With the pictures excluded, repeat every entry exactly.

---------- Records provided

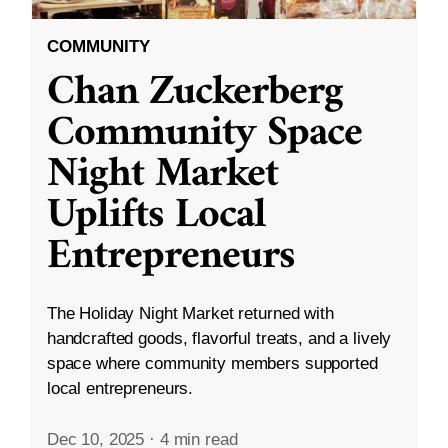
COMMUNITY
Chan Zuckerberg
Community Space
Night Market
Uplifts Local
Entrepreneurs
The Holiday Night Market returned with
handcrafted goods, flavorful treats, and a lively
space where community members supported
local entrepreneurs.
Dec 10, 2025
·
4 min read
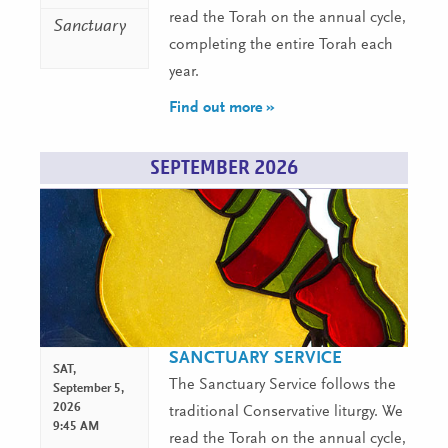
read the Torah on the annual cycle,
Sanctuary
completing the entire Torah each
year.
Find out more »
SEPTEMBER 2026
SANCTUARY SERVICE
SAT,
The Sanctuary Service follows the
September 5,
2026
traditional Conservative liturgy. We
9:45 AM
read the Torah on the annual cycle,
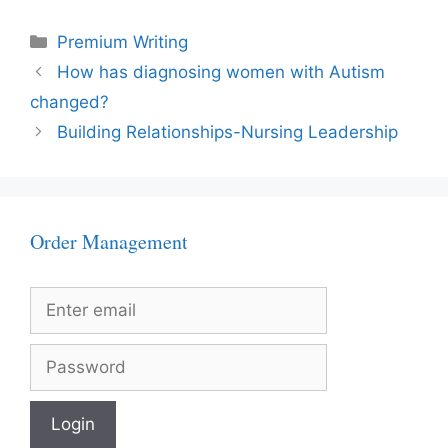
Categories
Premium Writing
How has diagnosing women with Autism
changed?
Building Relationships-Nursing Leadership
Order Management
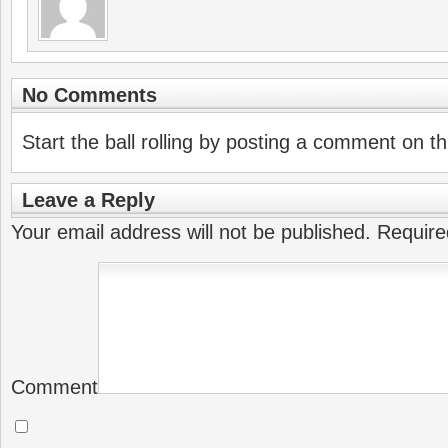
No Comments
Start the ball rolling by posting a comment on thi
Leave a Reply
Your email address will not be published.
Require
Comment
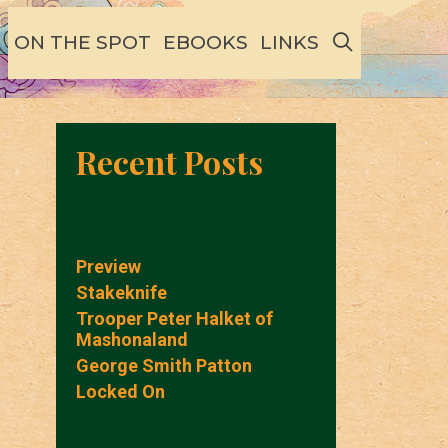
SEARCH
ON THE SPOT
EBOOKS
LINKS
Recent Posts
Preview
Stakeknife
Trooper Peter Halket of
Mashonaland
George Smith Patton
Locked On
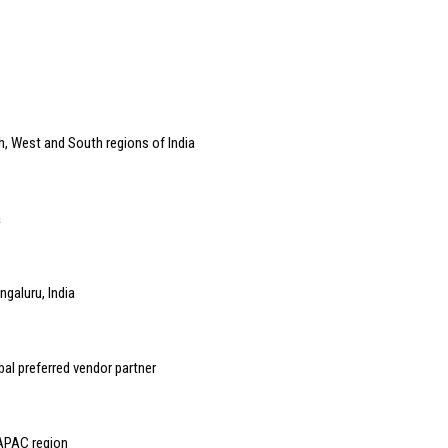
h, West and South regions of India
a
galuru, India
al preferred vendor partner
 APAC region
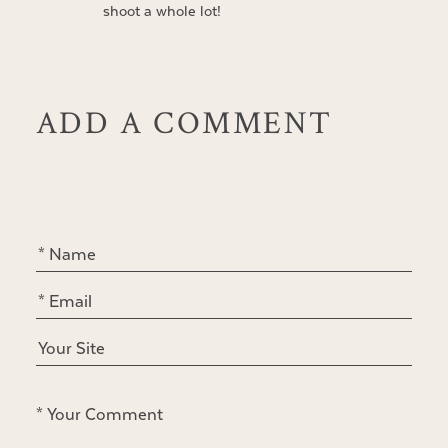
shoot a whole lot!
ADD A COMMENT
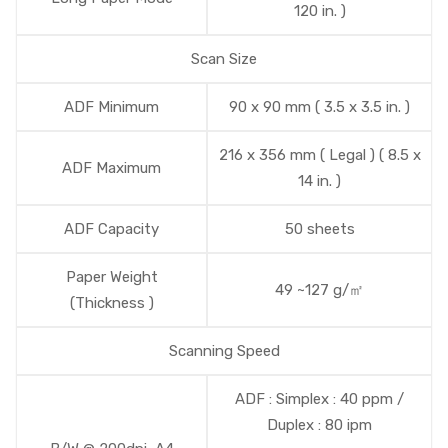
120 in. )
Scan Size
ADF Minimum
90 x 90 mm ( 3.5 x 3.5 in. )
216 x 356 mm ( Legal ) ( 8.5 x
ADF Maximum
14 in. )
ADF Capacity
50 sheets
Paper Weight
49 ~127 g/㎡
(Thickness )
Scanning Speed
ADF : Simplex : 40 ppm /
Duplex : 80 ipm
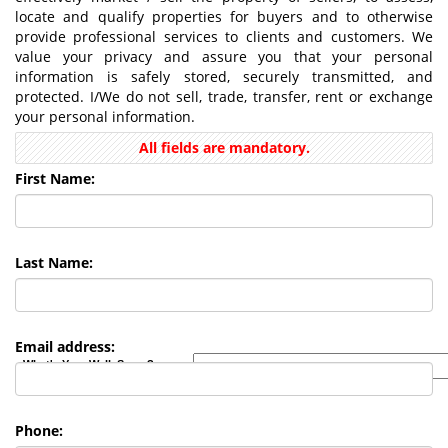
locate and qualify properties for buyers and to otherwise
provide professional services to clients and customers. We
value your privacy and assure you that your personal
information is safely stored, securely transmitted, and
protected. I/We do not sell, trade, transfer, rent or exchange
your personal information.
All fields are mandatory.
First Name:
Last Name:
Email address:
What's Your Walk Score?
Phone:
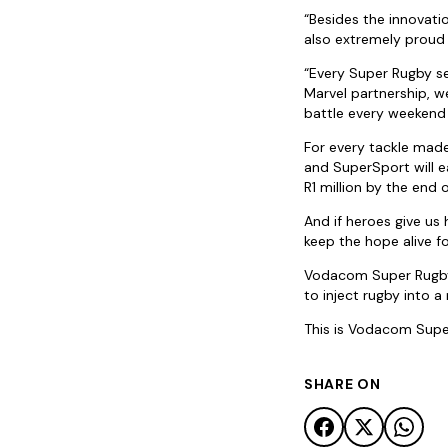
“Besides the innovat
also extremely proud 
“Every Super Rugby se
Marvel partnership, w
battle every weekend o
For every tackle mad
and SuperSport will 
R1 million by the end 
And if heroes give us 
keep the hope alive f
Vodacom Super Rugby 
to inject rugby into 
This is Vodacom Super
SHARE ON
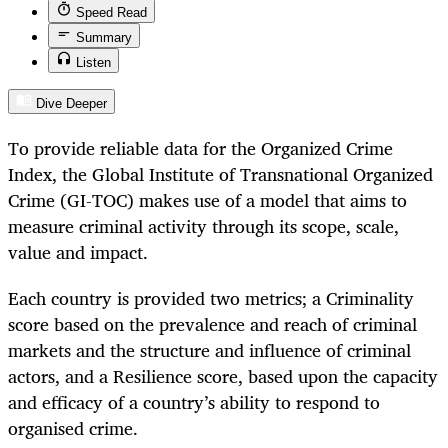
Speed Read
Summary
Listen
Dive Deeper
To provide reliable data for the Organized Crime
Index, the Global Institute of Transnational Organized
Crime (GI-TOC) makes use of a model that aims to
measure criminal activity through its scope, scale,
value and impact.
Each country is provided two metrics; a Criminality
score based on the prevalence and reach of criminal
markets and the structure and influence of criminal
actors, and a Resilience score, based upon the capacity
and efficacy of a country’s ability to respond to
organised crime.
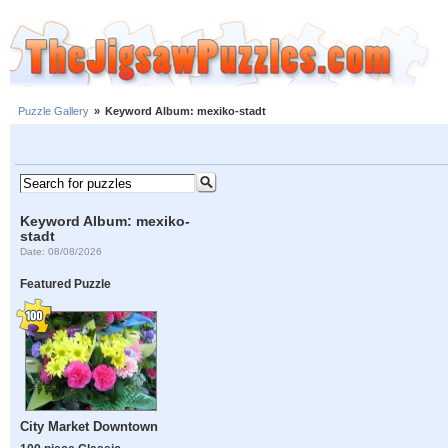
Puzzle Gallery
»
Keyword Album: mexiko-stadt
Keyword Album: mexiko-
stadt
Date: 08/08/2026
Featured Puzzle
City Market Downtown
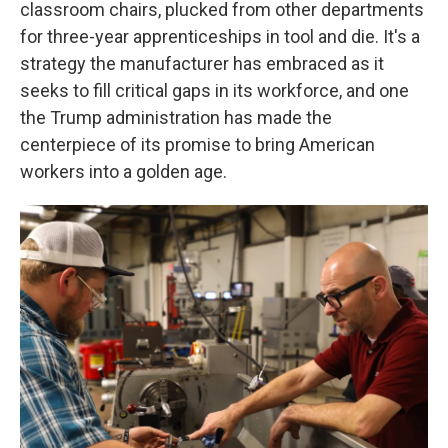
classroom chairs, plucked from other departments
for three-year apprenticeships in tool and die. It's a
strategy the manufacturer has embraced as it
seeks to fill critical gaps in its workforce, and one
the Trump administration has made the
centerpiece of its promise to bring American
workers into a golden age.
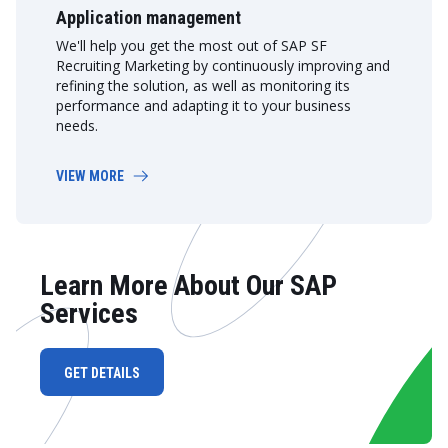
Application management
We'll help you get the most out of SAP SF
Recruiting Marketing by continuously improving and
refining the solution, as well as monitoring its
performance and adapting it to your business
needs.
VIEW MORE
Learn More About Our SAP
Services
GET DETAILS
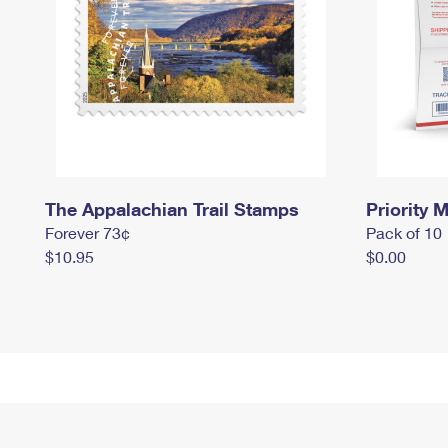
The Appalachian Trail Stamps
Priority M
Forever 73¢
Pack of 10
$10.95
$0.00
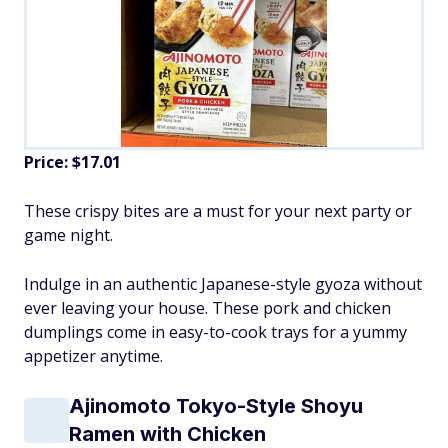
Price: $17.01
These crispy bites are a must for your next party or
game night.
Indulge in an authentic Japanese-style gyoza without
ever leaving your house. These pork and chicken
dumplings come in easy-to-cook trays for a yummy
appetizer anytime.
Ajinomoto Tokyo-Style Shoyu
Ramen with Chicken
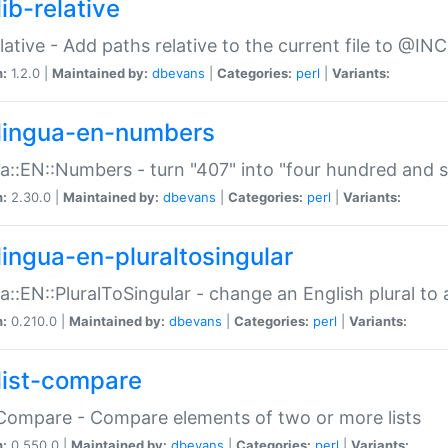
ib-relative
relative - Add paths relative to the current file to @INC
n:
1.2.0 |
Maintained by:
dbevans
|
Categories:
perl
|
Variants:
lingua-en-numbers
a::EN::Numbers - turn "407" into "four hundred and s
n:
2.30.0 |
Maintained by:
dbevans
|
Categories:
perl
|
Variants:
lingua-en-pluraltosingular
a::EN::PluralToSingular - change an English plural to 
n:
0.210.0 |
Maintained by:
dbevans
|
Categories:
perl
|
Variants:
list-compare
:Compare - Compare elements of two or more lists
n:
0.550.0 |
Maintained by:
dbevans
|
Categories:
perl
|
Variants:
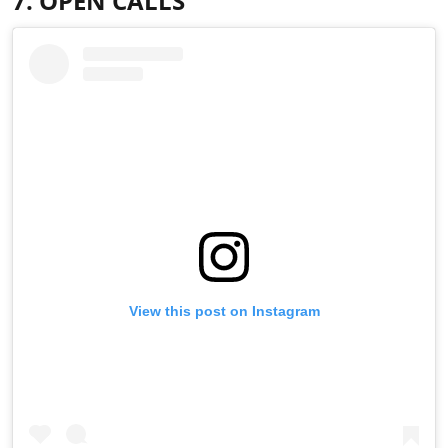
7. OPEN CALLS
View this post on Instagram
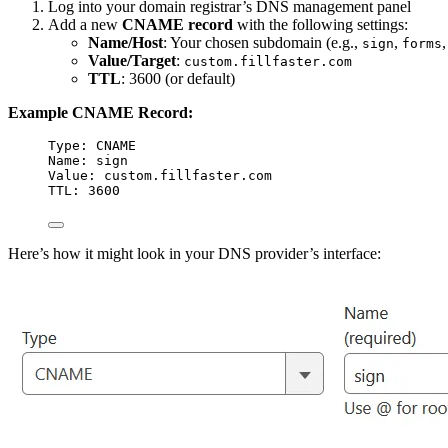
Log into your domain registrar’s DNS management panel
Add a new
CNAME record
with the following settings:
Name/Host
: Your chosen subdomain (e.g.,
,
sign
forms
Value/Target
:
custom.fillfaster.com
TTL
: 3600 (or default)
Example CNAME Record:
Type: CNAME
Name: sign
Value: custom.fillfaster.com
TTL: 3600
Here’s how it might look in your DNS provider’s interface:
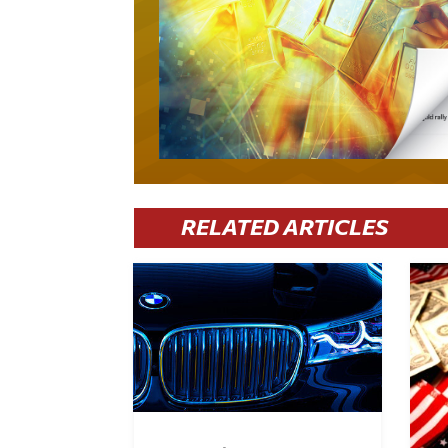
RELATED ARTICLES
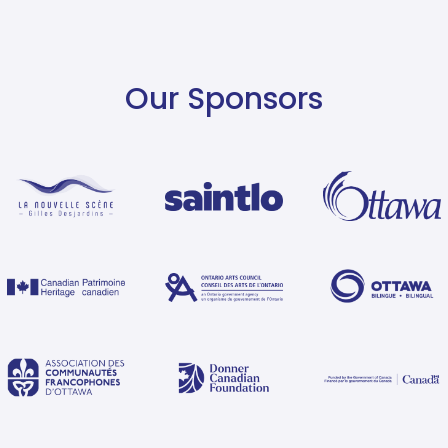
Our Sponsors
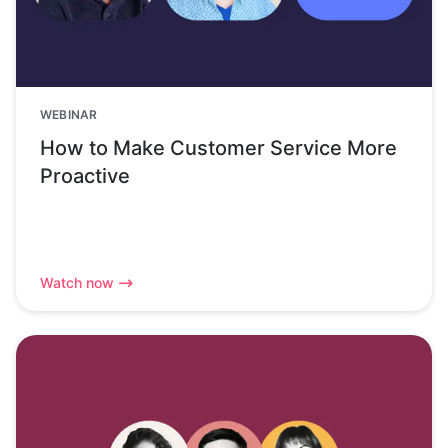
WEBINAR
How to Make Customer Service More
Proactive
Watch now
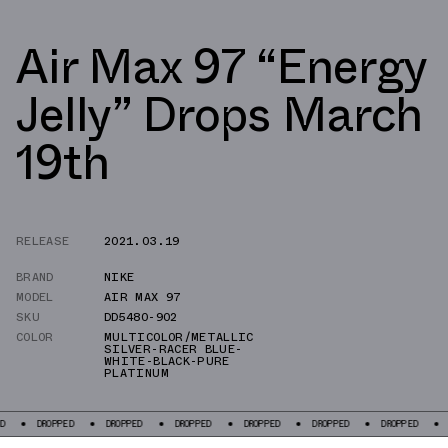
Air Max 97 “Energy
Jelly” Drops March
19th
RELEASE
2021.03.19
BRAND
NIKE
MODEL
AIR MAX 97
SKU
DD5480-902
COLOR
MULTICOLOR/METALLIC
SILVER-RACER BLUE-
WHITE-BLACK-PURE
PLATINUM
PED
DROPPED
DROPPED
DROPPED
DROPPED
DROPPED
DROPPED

--------------------

Result of this exercise -
COMMUNITY
Chan Zuckerberg
Community Space
Night Market
Uplifts Local
Entrepreneurs
The Holiday Night Market returned with
handcrafted goods, flavorful treats, and a lively
space where community members supported
local entrepreneurs.
Dec 10, 2025
·
4 min read
read the Torah on the annual cycle,
Sanctuary
completing the entire Torah each
year.
Find out more »
SEPTEMBER 2026
SANCTUARY SERVICE
SAT,
The Sanctuary Service follows the
September 5,
2026
traditional Conservative liturgy. We
9:45 AM
read the Torah on the annual cycle,
Categories
Premium Writing
How has diagnosing women with Autism
changed?
Building Relationships-Nursing Leadership
Order Management
No Comments
Start the ball rolling by posting a comment on thi
Leave a Reply
Your email address will not be published.
Require
Comment
SEARCH
ON THE SPOT
EBOOKS
LINKS
Recent Posts
Preview
Stakeknife
Trooper Peter Halket of
Mashonaland
George Smith Patton
Locked On
h, West and South regions of India
a
galuru, India
al preferred vendor partner
 APAC region
shoot a whole lot!
ADD A COMMENT
120 in. )
Scan Size
ADF Minimum
90 x 90 mm ( 3.5 x 3.5 in. )
216 x 356 mm ( Legal ) ( 8.5 x
ADF Maximum
14 in. )
ADF Capacity
50 sheets
Paper Weight
49 ~127 g/㎡
(Thickness )
Scanning Speed
ADF : Simplex : 40 ppm /
Duplex : 80 ipm
locate and qualify properties for buyers and to otherwise
provide professional services to clients and customers. We
value your privacy and assure you that your personal
information is safely stored, securely transmitted, and
protected. I/We do not sell, trade, transfer, rent or exchange
your personal information.
All fields are mandatory.
First Name:
Last Name:
Email address:
What's Your Walk Score?
Phone:
“Besides the innovat
also extremely proud 
“Every Super Rugby se
Marvel partnership, w
battle every weekend o
For every tackle mad
and SuperSport will 
R1 million by the end 
And if heroes give us 
keep the hope alive f
Vodacom Super Rugby 
to inject rugby into 
This is Vodacom Super
SHARE ON
Speed Read
Summary
Listen
Dive Deeper
To provide reliable data for the Organized Crime
Index, the Global Institute of Transnational Organized
Crime (GI-TOC) makes use of a model that aims to
measure criminal activity through its scope, scale,
value and impact.
Each country is provided two metrics; a Criminality
score based on the prevalence and reach of criminal
markets and the structure and influence of criminal
actors, and a Resilience score, based upon the capacity
and efficacy of a country’s ability to respond to
organised crime.
Puzzle Gallery
»
Keyword Album: mexiko-stadt
Keyword Album: mexiko-
stadt
Date: 08/08/2026
Featured Puzzle
City Market Downtown
classroom chairs, plucked from other departments
for three-year apprenticeships in tool and die. It's a
strategy the manufacturer has embraced as it
seeks to fill critical gaps in its workforce, and one
the Trump administration has made the
centerpiece of its promise to bring American
workers into a golden age.
Application management
We'll help you get the most out of SAP SF
Recruiting Marketing by continuously improving and
refining the solution, as well as monitoring its
performance and adapting it to your business
needs.
VIEW MORE
Learn More About Our SAP
Services
GET DETAILS
The Appalachian Trail Stamps
Priority M
Forever 73¢
Pack of 10
$10.95
$0.00
Price: $17.01
These crispy bites are a must for your next party or
game night.
Indulge in an authentic Japanese-style gyoza without
ever leaving your house. These pork and chicken
dumplings come in easy-to-cook trays for a yummy
appetizer anytime.
Ajinomoto Tokyo-Style Shoyu
Ramen with Chicken
ib-relative
relative - Add paths relative to the current file to @INC
n:
1.2.0 |
Maintained by:
dbevans
|
Categories:
perl
|
Variants:
lingua-en-numbers
a::EN::Numbers - turn "407" into "four hundred and s
n:
2.30.0 |
Maintained by:
dbevans
|
Categories:
perl
|
Variants:
lingua-en-pluraltosingular
a::EN::PluralToSingular - change an English plural to 
n:
0.210.0 |
Maintained by:
dbevans
|
Categories:
perl
|
Variants:
list-compare
:Compare - Compare elements of two or more lists
n:
0.550.0 |
Maintained by:
dbevans
|
Categories:
perl
|
Variants:
7. OPEN CALLS
View this post on Instagram
Log into your domain registrar’s DNS management panel
Add a new
CNAME record
with the following settings:
Name/Host
: Your chosen subdomain (e.g.,
,
sign
forms
Value/Target
:
custom.fillfaster.com
TTL
: 3600 (or default)
Example CNAME Record:
Type: CNAME
Name: sign
Value: custom.fillfaster.com
TTL: 3600
Here’s how it might look in your DNS provider’s interface:
RELATED ARTICLES
Our Sponsors
WEBINAR
How to Make Customer Service More
Proactive
Watch now
Air Max 97 “Energy
Jelly” Drops March
19th
RELEASE
2021.03.19
BRAND
NIKE
MODEL
AIR MAX 97
SKU
DD5480-902
COLOR
MULTICOLOR/METALLIC
SILVER-RACER BLUE-
WHITE-BLACK-PURE
PLATINUM
PED
DROPPED
DROPPED
DROPPED
DROPPED
DROPPED
DROPPED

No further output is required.